Auto-tools/Projects/MozPool

From MozillaWiki
Jump to: navigation, search

NOTE: The MozPool design has been changed to be more tightly integrated with LifeGuard and BlackMobileMagic. See http://hg.mozilla.org/build/mozpool/file/default/README.md for the whole system's high-level design.

Goals

MozPool is a simple service to manage a pool of devices. The main goal is to integrate it into buildbot for running mobile/B2G unittests, as part of the future foopy-less system. MozPool can, however, be used for any system, such as AutoPhone.

MozPool itself is just a reservation system that allows machine and human users to check out and check in devices. It can be used to obtain specific devices, devices meeting specific criteria, or any and all devices. MozPool will use Lifeguard to maximize the probability that an assigned device is in a good state and working properly.

MozPool will have both an HTML interface, for humans, and a RESTful JSON API for machines (the latter will probably also be used internally by the former).

Non-Goals

By itself, MozPool does not do any error checking; that is the purpose of Lifeguard. Lifeguard may, however, be fairly tightly coupled with MozPool. MozPool is only responsible for assigning devices matching the user's criteria that are known to be in a good state.

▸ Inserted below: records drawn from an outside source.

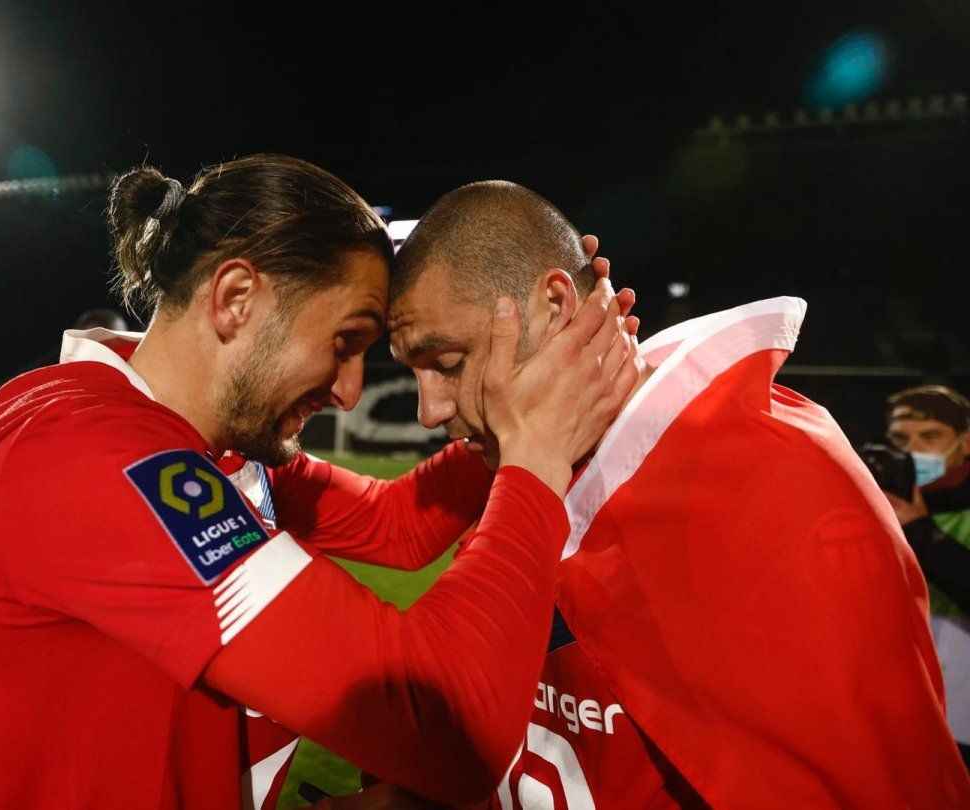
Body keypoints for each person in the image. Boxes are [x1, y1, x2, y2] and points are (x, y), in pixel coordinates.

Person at [0, 155, 641, 810]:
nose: (348, 391)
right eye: (345, 341)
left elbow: (397, 525)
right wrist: (535, 450)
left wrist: (542, 381)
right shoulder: (99, 462)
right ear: (235, 299)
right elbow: (444, 719)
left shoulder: (195, 444)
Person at [376, 180, 969, 808]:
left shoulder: (769, 490)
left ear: (555, 304)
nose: (429, 410)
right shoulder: (526, 467)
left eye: (448, 362)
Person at [881, 384, 970, 766]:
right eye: (901, 439)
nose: (914, 449)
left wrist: (920, 531)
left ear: (965, 443)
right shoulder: (876, 503)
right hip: (900, 710)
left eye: (930, 436)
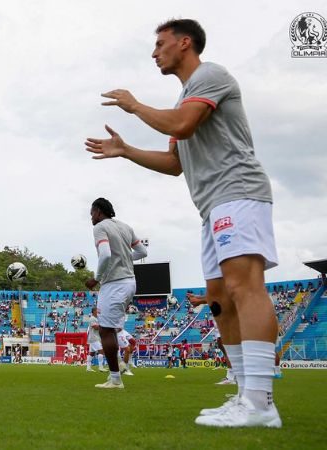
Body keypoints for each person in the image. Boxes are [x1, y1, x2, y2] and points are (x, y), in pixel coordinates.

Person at [85, 18, 281, 427]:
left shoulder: (211, 76)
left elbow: (182, 125)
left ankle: (261, 402)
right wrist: (126, 150)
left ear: (184, 43)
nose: (154, 52)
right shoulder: (183, 102)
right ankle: (245, 395)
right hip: (211, 206)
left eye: (160, 44)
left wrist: (135, 105)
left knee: (244, 289)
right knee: (218, 300)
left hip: (238, 193)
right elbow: (175, 163)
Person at [85, 198, 147, 389]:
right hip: (130, 282)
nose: (91, 218)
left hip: (115, 283)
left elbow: (105, 254)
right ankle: (117, 371)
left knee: (105, 330)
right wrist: (125, 257)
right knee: (109, 329)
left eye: (91, 213)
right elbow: (142, 251)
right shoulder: (126, 227)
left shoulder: (100, 227)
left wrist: (96, 278)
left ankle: (115, 380)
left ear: (98, 211)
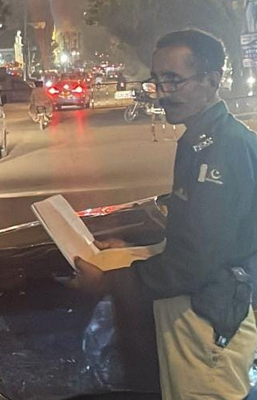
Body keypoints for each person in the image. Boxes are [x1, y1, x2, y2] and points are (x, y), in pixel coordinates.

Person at [69, 29, 257, 400]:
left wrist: (109, 282)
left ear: (211, 81)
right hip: (196, 313)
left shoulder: (225, 148)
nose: (162, 92)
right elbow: (195, 238)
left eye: (174, 80)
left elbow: (196, 261)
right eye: (157, 80)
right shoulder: (200, 141)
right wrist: (127, 249)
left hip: (210, 320)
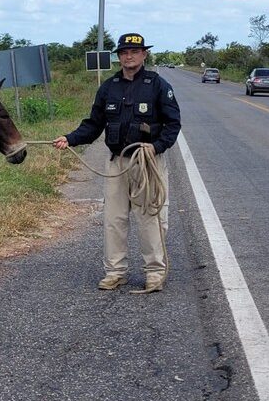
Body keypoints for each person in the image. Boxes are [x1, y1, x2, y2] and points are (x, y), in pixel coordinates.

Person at [53, 33, 181, 293]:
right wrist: (70, 138)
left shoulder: (158, 85)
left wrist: (156, 147)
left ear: (144, 54)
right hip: (117, 163)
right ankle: (115, 271)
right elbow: (93, 124)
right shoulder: (109, 87)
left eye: (134, 51)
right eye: (124, 52)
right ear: (118, 56)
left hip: (147, 163)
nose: (129, 56)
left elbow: (173, 124)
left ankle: (155, 272)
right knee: (114, 219)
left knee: (150, 218)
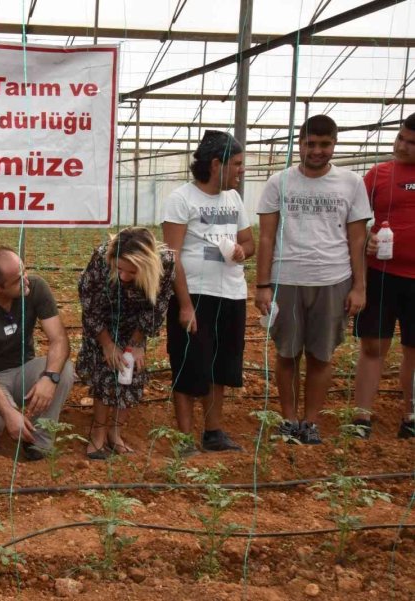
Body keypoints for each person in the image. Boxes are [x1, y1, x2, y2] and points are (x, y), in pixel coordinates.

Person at [256, 115, 370, 444]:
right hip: (286, 278)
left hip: (333, 279)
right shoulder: (279, 182)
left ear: (334, 144)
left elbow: (357, 240)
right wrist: (262, 285)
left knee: (321, 355)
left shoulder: (351, 183)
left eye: (324, 144)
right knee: (287, 353)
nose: (317, 151)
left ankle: (311, 421)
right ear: (300, 143)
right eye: (310, 144)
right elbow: (266, 237)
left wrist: (359, 286)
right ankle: (289, 419)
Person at [162, 130, 255, 455]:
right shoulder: (182, 199)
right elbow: (171, 256)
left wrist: (241, 251)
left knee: (221, 365)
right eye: (238, 164)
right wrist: (185, 305)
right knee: (189, 363)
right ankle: (185, 438)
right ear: (217, 164)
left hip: (231, 293)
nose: (242, 171)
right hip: (195, 295)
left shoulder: (234, 199)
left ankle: (213, 432)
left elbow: (249, 242)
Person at [0, 246, 74, 460]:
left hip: (21, 369)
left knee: (63, 369)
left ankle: (39, 444)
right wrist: (10, 412)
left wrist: (50, 378)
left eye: (25, 272)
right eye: (18, 279)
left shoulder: (36, 288)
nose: (26, 280)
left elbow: (59, 340)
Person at [77, 227, 175, 459]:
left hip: (135, 323)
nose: (123, 277)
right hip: (103, 321)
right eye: (119, 269)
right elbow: (89, 304)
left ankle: (115, 433)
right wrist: (107, 343)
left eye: (132, 272)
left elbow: (158, 305)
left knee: (130, 371)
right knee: (106, 369)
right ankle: (98, 434)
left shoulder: (166, 263)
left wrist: (137, 343)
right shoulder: (101, 259)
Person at [353, 113, 415, 439]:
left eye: (411, 143)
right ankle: (361, 417)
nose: (402, 146)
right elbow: (354, 218)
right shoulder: (379, 174)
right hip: (381, 274)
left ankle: (411, 415)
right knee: (373, 345)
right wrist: (367, 238)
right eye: (401, 138)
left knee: (413, 349)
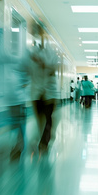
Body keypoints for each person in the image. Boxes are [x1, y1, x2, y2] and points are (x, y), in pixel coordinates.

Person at [28, 24, 59, 154]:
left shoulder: (51, 51)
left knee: (47, 117)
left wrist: (43, 63)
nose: (36, 34)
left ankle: (44, 142)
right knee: (39, 117)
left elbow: (54, 69)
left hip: (49, 91)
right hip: (36, 90)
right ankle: (43, 137)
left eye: (39, 31)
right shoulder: (31, 51)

It would be nice but not crucial to have MozPool run on any platform. Initially, Linux should be sufficient. Similarly, it will target Python 2.7 but may run on lower versions.

Links

Requirements

  1. MozPool should provide a mechanism for devices to register themselves with it. This may be through the SUTAgent registration protocol, or by querying an inventory server.
  2. Once a device is registered with MozPool, it should track its state.
  3. MozPool should provide a web UI that users can use to see the status of connected devices, check them out, and check them back in again.
  4. MozPool should provide an API with which remote components can interact with it (via TCP sockets or HTTP), and should include the following. Note that these may be proxied to Lifeguard or a similar service.
    1. an API to request a device for testing. This API should accept some parameters: processor (armv6 vs armv7), hardware type (panda, ...), pool (b2g vs mobile), and potentially android version. It should return an identifier of a device that it has a valid recent ping, and then mark the status of the device accordingly (e.g., 'checked_out').
    2. an API to return a checked_out device to the pool. This API should accept a device identifier. After being returned to the pool, MozPool should ask Lifeguard to reboot the device (?) and verify it is alive, after which the status should be updated to online.
    3. an API to set the status of the device (offline or online) and to attempt rebooting or resetting its power.
      1. If a user marks a device as online, Lifeguard should attempt to bring the device online; if it fails, it should return the status to offline.
    4. an API to ping a device, to see if it's online.
    5. an API to flash a given B2G build on a device (do we need to be able to flash fennec boards as well?).
    6. an API to reboot a device, given its identifier.
    7. an API to reset the power on a device, given its identifier.
    8. an API to get the current status of a device, given its identifier. The status should include device state, and any other details that another process would need in order to initiate a remote flash of the device.
    9. an API to set the current state of a device, given its identifier.
    10. additional APIs needed to support the Web UI above
  5. MozPool should scale to handle a large number of devices (several hundred, exact number still TBD)
  6. MozPool should have unit tests, that we can run before committing changes.
  7. MozPool should have a staging environment, and integration test that we can run in a live environment.
  8. MozPool should maintain a detailed log including, among other things, details on device registrations, device state transitions, and all API requests.
  9. MozPool should be well-documented.

Open Questions

  • What is the best way to handle the API calls that just pass through to Lifeguard? Note that it's important to use MozPool for these actions (e.g. pinging, rebooting, etc.) so that MozPool doesn't assign the device out to someone else while Lifeguard is working on it.
  • If Lifeguard/BMM is responsible for installing a particular build of Fennec or B2G on a device before returning it (which makes sense, as it abstracts this operation away from the test harnesses), it may take some time for a check-out operation to complete. Is it acceptable to leave the connection open during this time, or should we use a callback mechanism? If the latter, we'll definitely need a Python client library to simplify the procedure.

API

The API is documented along with that of LifeGuard at http://hg.mozilla.org/build/mozpool/file/default/API.txt

Testing

See Auto-tools/Projects/MozPool/LocalTesting for a walk-through on testing with a local server and fake data.